=== Extract provided ===
-- Opening Marker --

Because of the low gravity at each corner and the similar linear background field in Figure 9, following Uieda and Barbosa (2012) [36], only positive gravity anomalies of interest associated with the mascon are targeted for exploration. Therefore, in this paper, ten seeds (asterisk marker in Figure 13) were employed to invert only target sources (black contours in Figure 14) of the Mare Crisium mascon.

In spherical planting inversion, seed parameters are generally determined empirically or based on drilling information. Considering that previous studies [40,75,76] used 2.580 ± 0.170 g/cm³ as the mean crustal density and 3.22 g/cm³ as the mean mantle density, and 2.50 g/cm³ was employed to Bouguer correction for GRGM1200A, the seed density is now set to 0.45 g/cm³. Because the Mare Crisium mascon is a mantle uplift product, according to the crustal thickness of Mare Crisium in Figure 12, the depth of the seeds is set at 30 km.

For larger or more complex anomalous sources, it is challenging to set individual horizontal weighting functions for each seed, as in Figure 10 and Figure 11 in Uieda and Barbosa (2012) [36], where the recovered density distribution in the right branch is well beyond the limit areas of the horizontal weighting function. Further considering the gravity anomaly characteristics (Figure 9), ten seeds with yellow asterisk markers are now arranged in the positive and negative transition regions of the Bouguer gravity anomaly (Figure 13). Then, the spherical planting inversion is performed using a single seed horizontal weighting function with $\delta$ = 0.05 and $\tau$ = 5.0 × 10⁻⁴.

Compared with Figure 14, the difference between the predicted anomalies of the spherical planting inversion and the exploration target anomalies is tiny, and its norm is 1.2, indicating the present algorithm’s stability. Figure 13 and Figure 14 show that the novel seed weighting function fits the predicted data range, indicating that it can effectively constrain the spherical planting inversion [40,77].

4. Discussion and Conclusions

Since the tesseroid’s length and width vary with its position, we revise the distance calculation formula to avoid preferentially selecting tesseroids closer to their corresponding seeds in the spherical planting inversion.

Because the spherical planting inversion depends heavily on the user’s seed parameters, it can incorporate geological priori knowledge to constrain reconstructed density distributions [36,37]. It is like the initial model in iterative inversion. The initial model is not a controlling factor in traditional iterative inversion, and many inversion reports use random initial models. However, the location of seeds in the spherical planting inversion largely determines the spatial spread of the reconstructed density distribution.

Since the gravity field originates from the volume effect of various subsurface anomalous sources [78], incorrect seed densities lead to the recovered density model deviating from the actual one. If the seed density is smaller than the theoretical value, the reconstructed density distribution becomes inflated compared to the actual model. Conversely, the recovered density distribution becomes more compact than the actual one. Because the gravity response rapidly decays with tesseroid depth [79], we found in repeated experiments that, when the threshold is low, the spherical planting inversion tends to select tesseroids near the seeds. As a result, the predicted gravity anomaly obtained from the inversion is similar to the observed one. However, the total mass of the recovered density distribution is significantly larger than the actual model. For this reason, in this paper, we analyze the density/geology studies in this study area and give a more reasonable residual density value for setting seeds.

-- Closing Marker --

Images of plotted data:
-- Opening Marker --

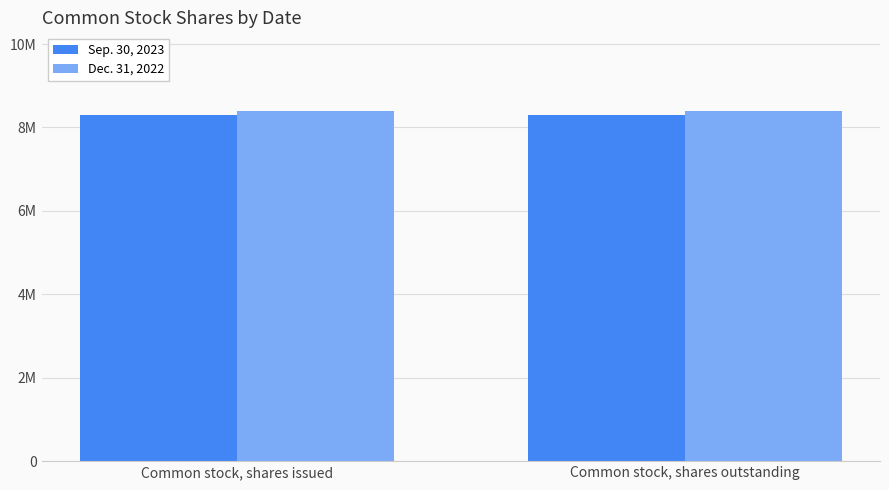

What is the highest value of the Dec. 31, 2022 series?

8400000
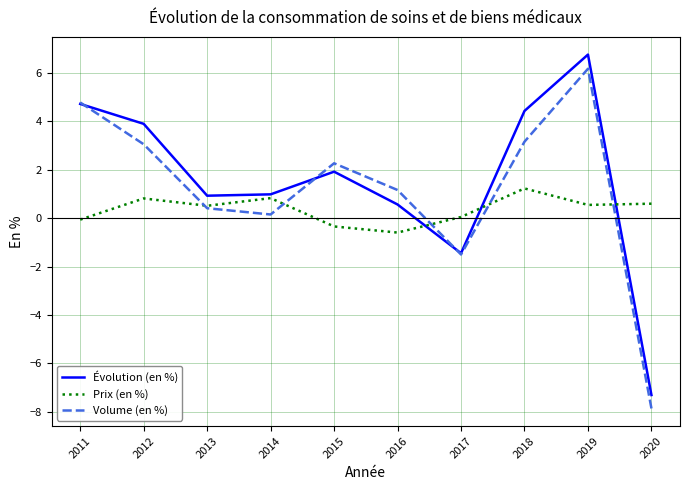

How many series are shown in this chart?

3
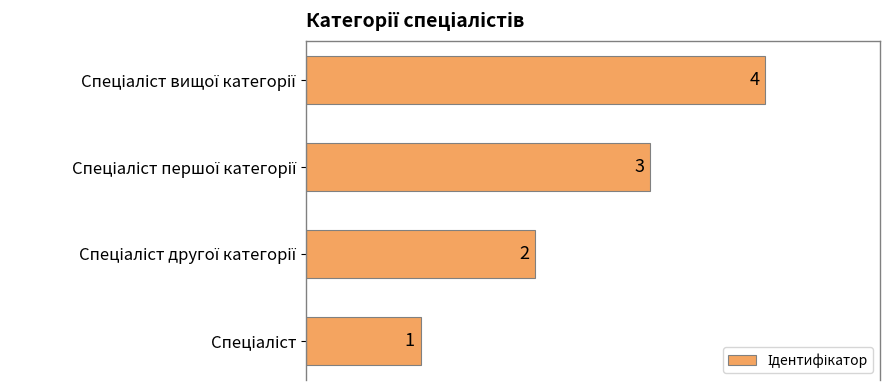

What is the difference between the maximum and minimum values?

3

-- Closing Marker --

=== Parts of the exercise ===
[A] Answer these questions from the Mare Crisium inversion passage:
(i) At what depth were the seeds set?
(ii) What was the norm of the difference between the predicted anomalies and the exploration target anomalies?
(iii) What happens to the reconstructed density distribution when the seed density is smaller than the theoretical value?
[B] Carry on the Mare Crisium inversion passage, picking up after its final sentence.
The records were taken from a separate source.

=== Results for the exercise ===
[A]
(i) 30 km
(ii) 1.2
(iii) It becomes inflated compared to the actual model.

[B]
When a single seed or a few seeds (N_s < 4) are used, it was found that the recovered density distribution grew in certain directions and eventually formed a trunk-like/tentacle-like structure, as shown in Figure 10 and Figure 11 in Uieda et al. [36]. In contrast, a compact geological structure is formed in the middle of the recovered density distribution when numerous seeds are used, as shown in Figure 15 and Figure 16, with its top and bottom appearing as scattered tesseroids because there is no tight constraint between seeds according to Equation (4).

Although tentacles can help optimize seed settings in the subsequent inversion iteration, choosing individual parameters for each seed is difficult, especially when processing large or complex gravity anomalies. For this reason, we propose a novel horizontal weighting function based on W_d, as illustrated in Figure 13. Figure 15 and Figure 16 show that the novel horizontal weighting function effectively constructs the subsurface geological structure. It also effectively avoids tentacles in the recovered density distribution.

The algorithm involves calculating the kernel matrix at most once so that the spherical planting inversion of gravity data is faster and has lower memory requirements/consumption than traditional density imaging. The inversion algorithm in this paper is a constrained system search algorithm that achieves fast and efficient spherical planting inversion with few memory requirements. There may be a significant increase in searches in one iteration if the number of seeds is too large.

Correct seed densities are crucial for a spherical planting inversion. Conversely, the recovered density distribution is easily inflated or shrunken compared to the actual geological structure. When the seed’s density is smaller than the theoretical value, it is easy to cause the recovered density distribution range to be much more extensive than the actual one. This results in dramatically increasing inversion iterations and reducing inversion efficiency. Therefore, when determining the seed’s density, it is necessary to scrutinize the density research history in the study area.

Since the smoothness effect originates from the L2 regulation term [80], the recovered density distributions are smooth everywhere, making it difficult to distinguish the boundaries of geological structures. Also, their density value is far from the theoretical value due to the volume effect of the gravity–magnetic field. There is no depth resolution in surface gravity data. It is challenging to use Occam-like inversion to recover depth information [21,45,46]. Nevertheless, the spherical planting inversion employed in this paper can preserve depth resolution.

Figure 8, Figure 9, Figure 10, Figure 11 and Figure 12 illustrate that the depth of the top interface of the Mare Crisium basin is about 4–6 km. Figure 15 and Figure 16 show that the mascon has spread from the surface, showing that the crustal thickness of Mare Crisium is about 0 km because the Crisium impact may have removed all crust from parts of the basin [40,77].